Years earlier, Shannon had set his mind to the question of this funeral—and imagined something very different. For him, it was an occasion that called for humor, not grief. In a rough sketch, he outlined a grand procession, a Macy’s–style parade to amuse and delight, and to sum up the life of Claude Shannon. The clarinetist Pete Fountain would lead the way, jazz combo in tow. Next in line: six unicycling pallbearers, somehow balancing Shannon’s coffin (labeled in the sketch as “6 unicyclists/1 loved one”). Behind them would come the “Grieving Widow,” then a juggling octet and a “juggling octopedal machine.” Next would be three black chess pieces bearing $100 bills and “3 rich men from the West”—California tech investors—following the money. They would march in front of a “Chess Float,” atop which British chess master David Levy would square off in a live match against a computer. Scientists and mathematicians, “4 cats trained by Skinner methods,” the “mouse group,” a phalanx of joggers, and a 417-instrument band would bring up the rear.
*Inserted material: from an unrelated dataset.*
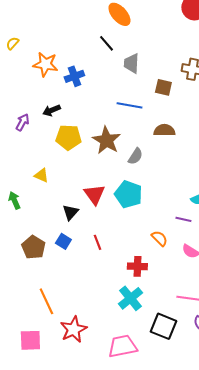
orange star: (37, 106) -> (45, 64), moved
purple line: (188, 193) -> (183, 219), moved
This proved impractical. And his family, understandably, preferred a tamer memorial. Shannon was laid to rest in Cambridge, along the Begonia Path in Mount Auburn Cemetery.

— Soni, pg. 455

Reading about Shannon's wishes for his funeral procession shows the type of he was, in a weird ironic way. Shannon was consistently averse to any sort of extravagence and celebrity when it came to him and his work. Shannon had no desire for fame and adulation from anyone for what he accomplished, even though he most certainly deserved it. Which is why it is hilarious to me that he desired the most over-the-top pompous circus of performances to accompany funeral procession. His written explanation was that he wanted the occasion to call for "humour", not grief, and that essentially he just wanted everyone to have a good time. I think this is probably partially true, but I also think Shannon had a dark humour, and deep-down he understood the needless overtures and traditions we use to remove ourselves from our mortality, but that this is also very much an expression of our human nature. We shy away from death and treat funerals with such delicacy that I think Shannon sought to "break the ice" with regards to his own funeral anyways with a loud, colourful display of outrageous proportions.